* **Recorded data**:
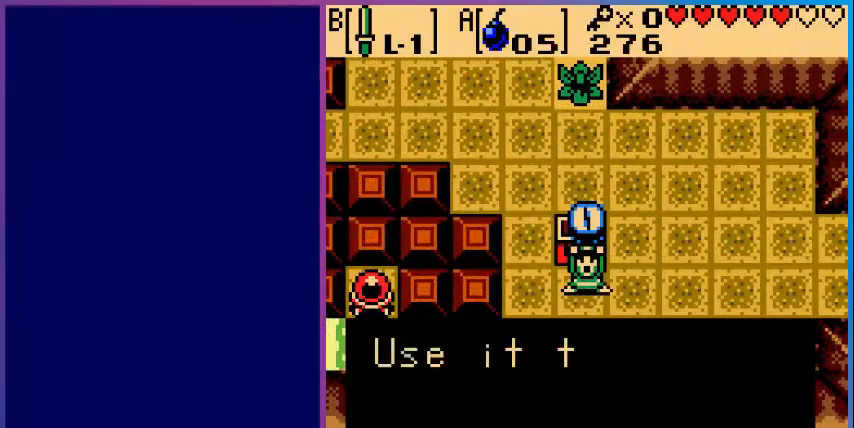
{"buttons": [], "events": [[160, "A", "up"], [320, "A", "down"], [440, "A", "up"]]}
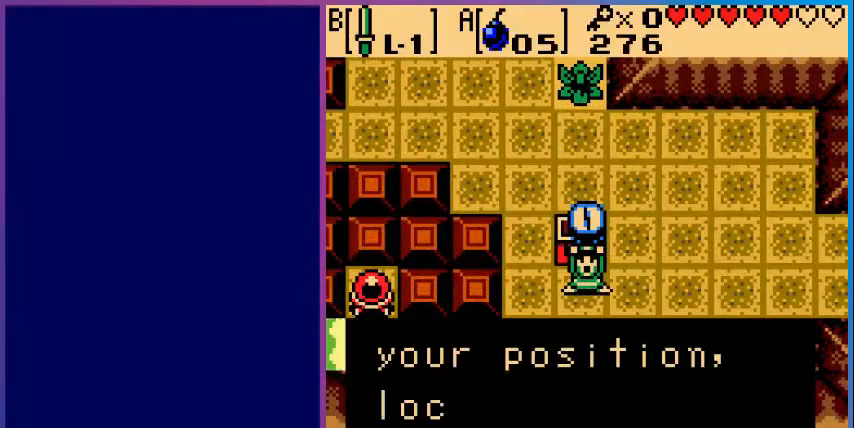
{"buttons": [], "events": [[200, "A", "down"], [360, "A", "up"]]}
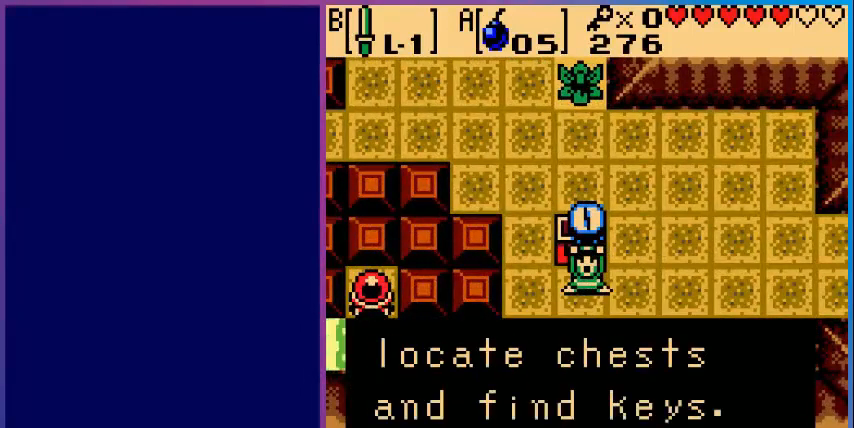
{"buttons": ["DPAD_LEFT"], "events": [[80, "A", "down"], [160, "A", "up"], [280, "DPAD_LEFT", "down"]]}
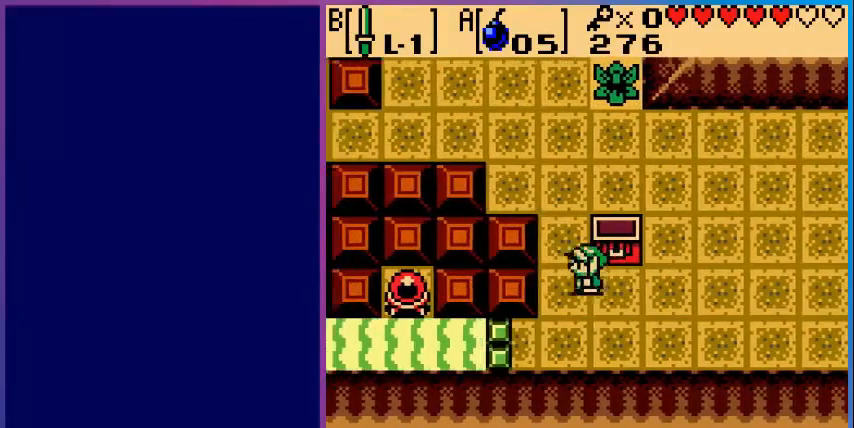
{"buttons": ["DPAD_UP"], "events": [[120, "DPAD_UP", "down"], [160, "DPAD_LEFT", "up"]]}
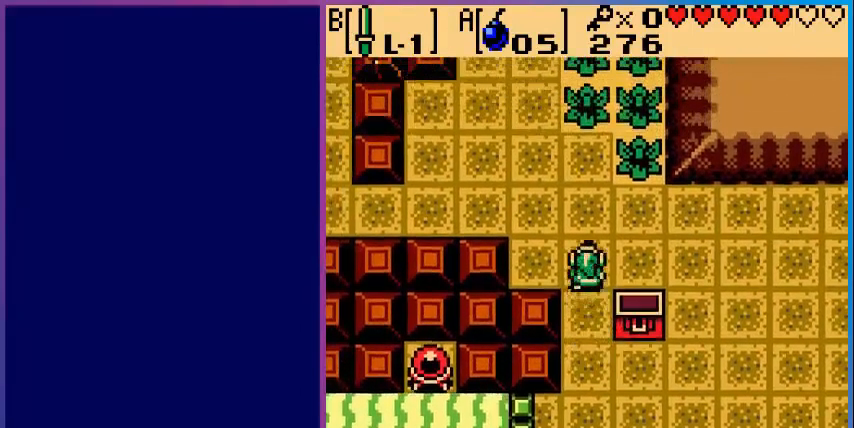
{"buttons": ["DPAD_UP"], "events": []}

* **Task requirements**: Return every line shown above without changing a word, and skip the pictures.

* **Solution to the problem**:
{"buttons": [], "events": [[160, "A", "up"], [320, "A", "down"], [440, "A", "up"]]}
{"buttons": [], "events": [[200, "A", "down"], [360, "A", "up"]]}
{"buttons": ["DPAD_LEFT"], "events": [[80, "A", "down"], [160, "A", "up"], [280, "DPAD_LEFT", "down"]]}
{"buttons": ["DPAD_UP"], "events": [[120, "DPAD_UP", "down"], [160, "DPAD_LEFT", "up"]]}
{"buttons": ["DPAD_UP"], "events": []}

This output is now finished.